- **Exercise instructions**
Transcribe the lines below verbatim, skipping the images.
◆ ◆ ◆ ◆ ◆ ◆ ◆
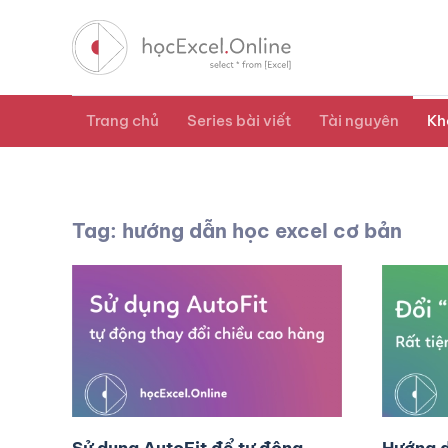
Trang chủ
Series bài viết
Tài nguyên
Kh
Tag: hướng dẫn học excel cơ bản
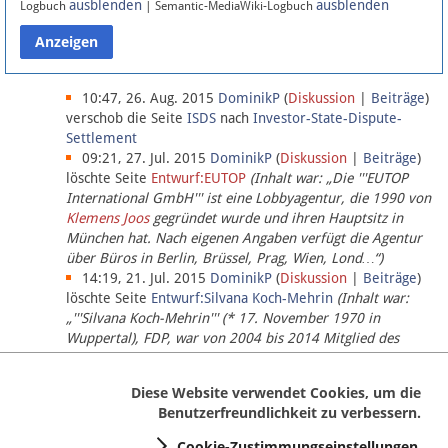
ausblenden
ausblenden
Logbuch
| Semantic-MediaWiki-Logbuch
Datenschutz
Über Lobbypedia
10:47, 26. Aug. 2015
DominikP
(
Diskussion
|
Beiträge
)
verschob die Seite
ISDS
nach
Investor-State-Dispute-
Settlement
Impressum
09:21, 27. Jul. 2015
DominikP
(
Diskussion
|
Beiträge
)
löschte Seite
Entwurf:EUTOP
(Inhalt war: „Die '''EUTOP
International GmbH''' ist eine Lobbyagentur, die 1990 von
Klemens Joos
gegründet wurde und ihren Hauptsitz in
München hat. Nach eigenen Angaben verfügt die Agentur
über Büros in Berlin, Brüssel, Prag, Wien, Lond…“)
14:19, 21. Jul. 2015
DominikP
(
Diskussion
|
Beiträge
)
löschte Seite
Entwurf:Silvana Koch-Mehrin
(Inhalt war:
„'''Silvana Koch-Mehrin''' (* 17. November 1970 in
Wuppertal), FDP, war von 2004 bis 2014 Mitglied des
Europäischen Parlaments, seit November 2014 ist sie für
die Lob…“ (einziger Bearbeiter:
DominikP
))
Diese Website verwendet Cookies, um die
Benutzerfreundlichkeit zu verbessern.
Cookie-Zustimmungseinstellungen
◆ ◆ ◆ ◆ ◆ ◆ ◆
- **Reply**
Trang chủ
Series bài viết
Tài nguyên
Kh
Tag: hướng dẫn học excel cơ bản
ausblenden
ausblenden
Logbuch
| Semantic-MediaWiki-Logbuch
Datenschutz
Über Lobbypedia
10:47, 26. Aug. 2015
DominikP
(
Diskussion
|
Beiträge
)
verschob die Seite
ISDS
nach
Investor-State-Dispute-
Settlement
Impressum
09:21, 27. Jul. 2015
DominikP
(
Diskussion
|
Beiträge
)
löschte Seite
Entwurf:EUTOP
(Inhalt war: „Die '''EUTOP
International GmbH''' ist eine Lobbyagentur, die 1990 von
Klemens Joos
gegründet wurde und ihren Hauptsitz in
München hat. Nach eigenen Angaben verfügt die Agentur
über Büros in Berlin, Brüssel, Prag, Wien, Lond…“)
14:19, 21. Jul. 2015
DominikP
(
Diskussion
|
Beiträge
)
löschte Seite
Entwurf:Silvana Koch-Mehrin
(Inhalt war:
„'''Silvana Koch-Mehrin''' (* 17. November 1970 in
Wuppertal), FDP, war von 2004 bis 2014 Mitglied des
Europäischen Parlaments, seit November 2014 ist sie für
die Lob…“ (einziger Bearbeiter:
DominikP
))
Diese Website verwendet Cookies, um die
Benutzerfreundlichkeit zu verbessern.
Cookie-Zustimmungseinstellungen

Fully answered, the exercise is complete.